(Data records)
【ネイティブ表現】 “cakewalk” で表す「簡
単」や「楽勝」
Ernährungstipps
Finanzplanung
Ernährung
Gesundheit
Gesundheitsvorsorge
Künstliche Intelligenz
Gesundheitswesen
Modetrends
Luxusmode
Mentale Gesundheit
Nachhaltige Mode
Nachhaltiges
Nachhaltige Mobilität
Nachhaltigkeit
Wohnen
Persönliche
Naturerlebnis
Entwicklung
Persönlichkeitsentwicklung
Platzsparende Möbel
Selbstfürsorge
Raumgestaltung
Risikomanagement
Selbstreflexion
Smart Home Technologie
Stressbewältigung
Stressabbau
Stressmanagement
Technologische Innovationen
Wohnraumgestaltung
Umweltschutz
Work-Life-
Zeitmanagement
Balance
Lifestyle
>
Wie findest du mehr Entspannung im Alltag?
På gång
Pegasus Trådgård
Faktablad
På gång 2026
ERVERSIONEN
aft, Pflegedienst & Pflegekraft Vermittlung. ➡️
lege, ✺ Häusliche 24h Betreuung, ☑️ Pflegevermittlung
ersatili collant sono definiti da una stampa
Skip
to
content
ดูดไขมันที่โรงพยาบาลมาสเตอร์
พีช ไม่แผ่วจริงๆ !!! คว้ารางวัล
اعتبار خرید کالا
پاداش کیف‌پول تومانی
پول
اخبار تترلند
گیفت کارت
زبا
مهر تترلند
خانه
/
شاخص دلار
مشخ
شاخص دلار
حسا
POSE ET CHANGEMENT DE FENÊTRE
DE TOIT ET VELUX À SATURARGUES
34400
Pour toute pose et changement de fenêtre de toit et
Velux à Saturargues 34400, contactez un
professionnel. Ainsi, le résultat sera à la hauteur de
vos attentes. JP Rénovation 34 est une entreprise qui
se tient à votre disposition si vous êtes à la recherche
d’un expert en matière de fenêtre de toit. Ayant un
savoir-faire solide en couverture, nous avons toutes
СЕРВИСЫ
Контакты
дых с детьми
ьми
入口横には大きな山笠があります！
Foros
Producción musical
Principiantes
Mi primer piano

REQUEST
Please copy out every line shown above, exactly.

ANSWER
【ネイティブ表現】 “cakewalk” で表す「簡
単」や「楽勝」
Ernährungstipps
Finanzplanung
Ernährung
Gesundheit
Gesundheitsvorsorge
Künstliche Intelligenz
Gesundheitswesen
Modetrends
Luxusmode
Mentale Gesundheit
Nachhaltige Mode
Nachhaltiges
Nachhaltige Mobilität
Nachhaltigkeit
Wohnen
Persönliche
Naturerlebnis
Entwicklung
Persönlichkeitsentwicklung
Platzsparende Möbel
Selbstfürsorge
Raumgestaltung
Risikomanagement
Selbstreflexion
Smart Home Technologie
Stressbewältigung
Stressabbau
Stressmanagement
Technologische Innovationen
Wohnraumgestaltung
Umweltschutz
Work-Life-
Zeitmanagement
Balance
Lifestyle
>
Wie findest du mehr Entspannung im Alltag?
På gång
Pegasus Trådgård
Faktablad
På gång 2026
ERVERSIONEN
aft, Pflegedienst & Pflegekraft Vermittlung. ➡️
lege, ✺ Häusliche 24h Betreuung, ☑️ Pflegevermittlung
ersatili collant sono definiti da una stampa
Skip
to
content
ดูดไขมันที่โรงพยาบาลมาสเตอร์
พีช ไม่แผ่วจริงๆ !!! คว้ารางวัล
اعتبار خرید کالا
پاداش کیف‌پول تومانی
پول
اخبار تترلند
گیفت کارت
زبا
مهر تترلند
خانه
/
شاخص دلار
مشخ
شاخص دلار
حسا
POSE ET CHANGEMENT DE FENÊTRE
DE TOIT ET VELUX À SATURARGUES
34400
Pour toute pose et changement de fenêtre de toit et
Velux à Saturargues 34400, contactez un
professionnel. Ainsi, le résultat sera à la hauteur de
vos attentes. JP Rénovation 34 est une entreprise qui
se tient à votre disposition si vous êtes à la recherche
d’un expert en matière de fenêtre de toit. Ayant un
savoir-faire solide en couverture, nous avons toutes
СЕРВИСЫ
Контакты
дых с детьми
ьми
入口横には大きな山笠があります！
Foros
Producción musical
Principiantes
Mi primer piano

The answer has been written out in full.